The coronavirus pandemic has accelerated the trend. Last year, new renewable power hit a record 200 gigawatts, while the rest of the energy sector shrank. Amid the recession triggered by the pandemic, demand for oil fell 8.8% and demand for coal 5%, compared to the year before, according to the International Energy Agency, the Paris-based oil watchdog. Clean energy was the only part of the energy sector that had growth in 2020. The pace and scale of the transition to renewables have already shot past the most optimistic projections.

The IEA expects that renewables will soon pass coal as the biggest source of power generation. “We can say that renewables were immune to Covid. Both solar and wind saw significant increases [last year],” Fatih Birol, head of the IEA, said at a press conference in January. “Our numbers show that renewables are set to become the largest source of generation by 2025, overtaking coal—and ending the fossil-fuel domination of the last decades.”

That’s a grim thought for regions such as the Middle East that rely on oil and gas exports for revenue. Countries that have the most to lose are already pushing back. At the annual UN climate talks, Saudi Arabia and Russia routinely play a disruptive role. (Saudi Arabia wants to have it both ways: a big plan to expand its solar power while continuing to produce oil and gas.) Meanwhile, Poland, a coal producer, dragged its feet for months before reluctantly agreeing to the EU’s net-zero emissions target. In a world disrupted by coronavirus, fossil-fuel-producing countries fear further job losses.

The transition will also be painful for energy companies that produce oil and gas. But even they acknowledge that it is picking up pace. In a statement that would have once been unthinkable, BP recently said peak oil may have already occurred in 2019.

Ben van Beurden, Shell’s chief executive, says electricity will become a mainstay of its business. “The fundamentals of how we win in power are going to be really different from how you win in resources extraction,” he says. “In oil and gas, you need an asset base. It is about having the best rocks, the lowest cost of production.” That equation is turned on its head in the power sector, when the electricity from one solar farm is just as good as the next.

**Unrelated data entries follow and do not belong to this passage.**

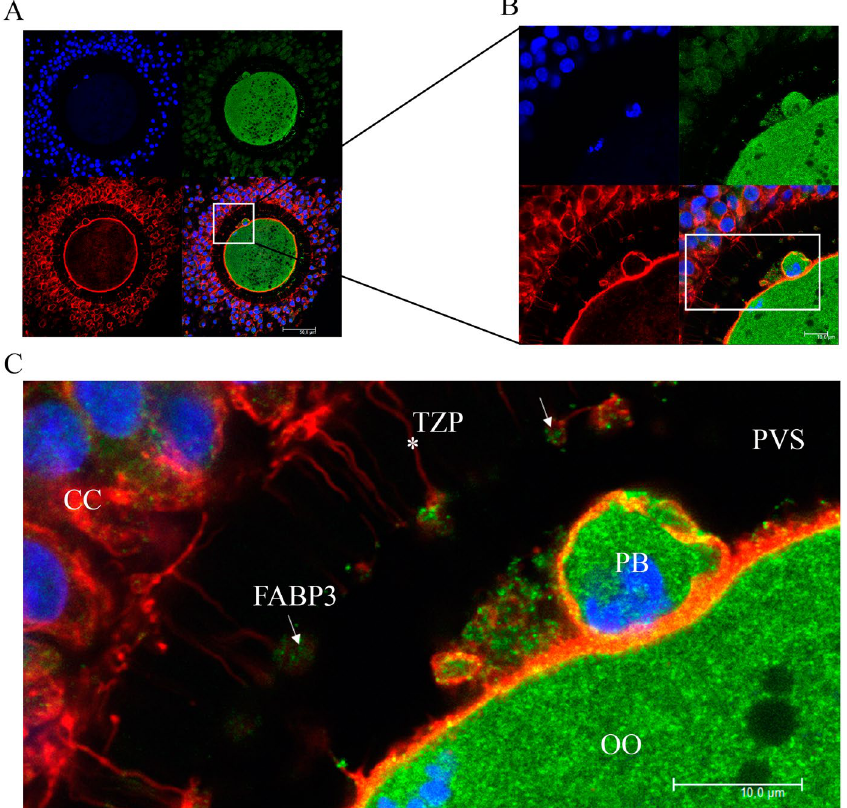
Figure 5. Confocal microscopic analysis of cumulus-oocytes complexes (COCs) after 18 h of IVM. ( A ) Confocal photomicrographs of immunodetection of fatty acid binding protein 3 (FABP3) in tranzonal projections (TZPs) in 18-h matured COCs. ( B ) Photomicrograph showing a detailed view of the COC using a 63x objective and zoomed 3.5x. ( C ) The digital zoom showing the details of the terminal portions of the TZPs disconnected from the ooplasm; FABP3 are immunolocalized at the terminal portion of the TZPs. FABP3 is immunostained using 488 Alexa Fluor (green); TZPs (actin) are stained with Alexa Fluor 647 phalloidin (red); nuclei are stained with DAPI (blue). Photomicrographs were obtained in 63 x objective ( A ) and in 63 x objective zoomed 3.5 x ( B ). Digital zoom ( C ) showing a few FABP3 molecules (arrow) in the terminal portion of TZPs (asterisk) and the perivetellin space (PVS) between oocyte (OO) and zona pellucida. (CC = cumulus cells; PB = polar body). A total of 15 COCs in vitro -matured for 18 hours were analysed and showed similar pattern; 6 additional COCs are shown in Supplementary Fig.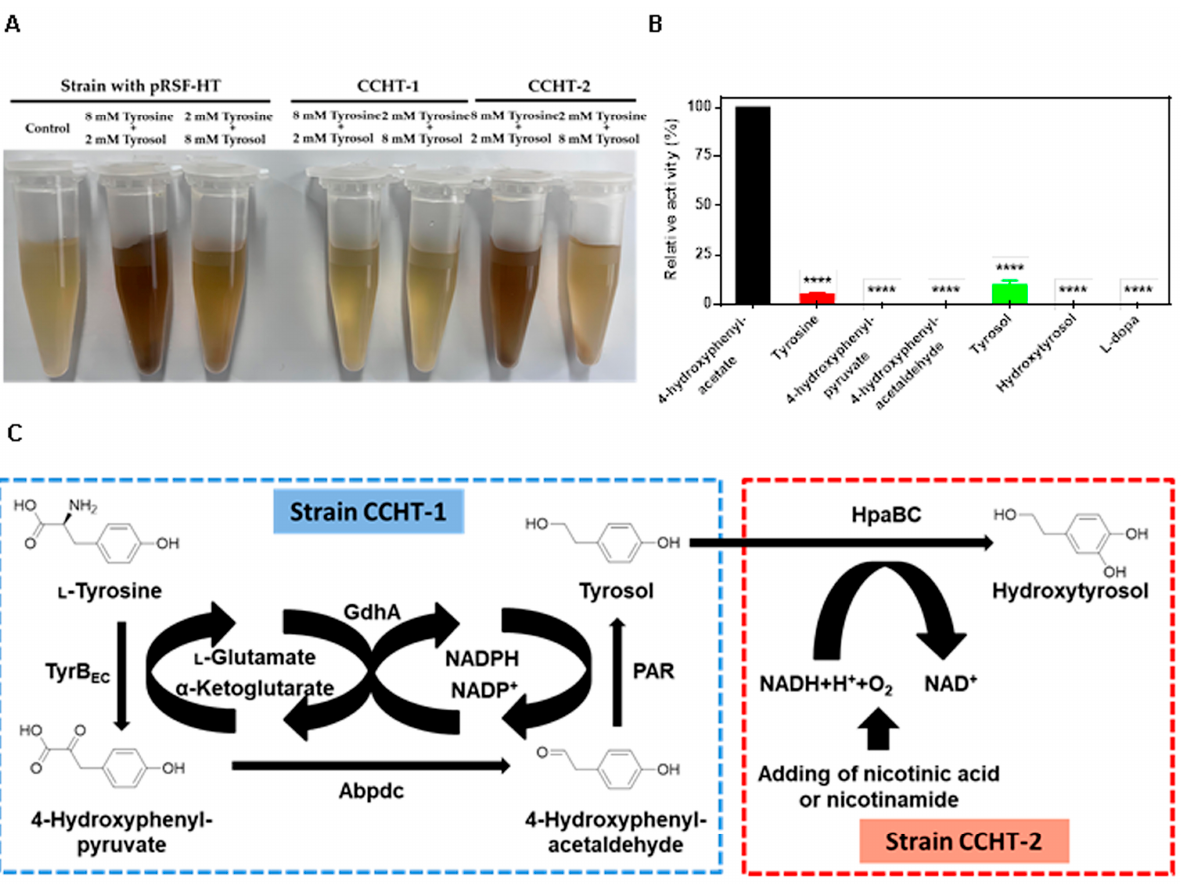
Figure 3. The promiscuity of HpaBC and design of a microbial consortia catalysis strategy. ( A ) The color change of strain with pRSF-HT plasmid, CCHT-1, and CCHT-2 cultured with total 10 mM substrate (tyrosin and tyrosol). ( B ) Catalytic activities of HpaBC towards different substrates. ( C ) Design of a microbial consortia catalysis strategy by dividing the biosynthetic pathway into two individual strains. Data are expressed as the mean ± SD ( n = 3). **** p < 0.0001, compared to the control.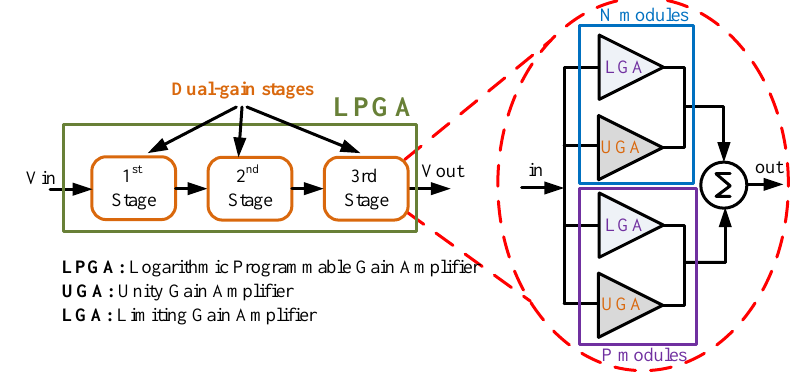
Figure 3. Block diagram of the proposed rail-to-rail LPGA.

There are other differences, too: Unlike gas pipelines, electricity trading can go in both directions. Renewable power is also more dispersed, rather than concentrated in a few locations like fossil fuels. “When we talk about wind, solar, biomass, hydropower, ocean energy, geothermal—they are actually available in one form or another in most countries,” says Van de Graaf. For places such as Morocco, which imports more than 80% of its energy but also has abundant solar resources, the transition could be an economic gift.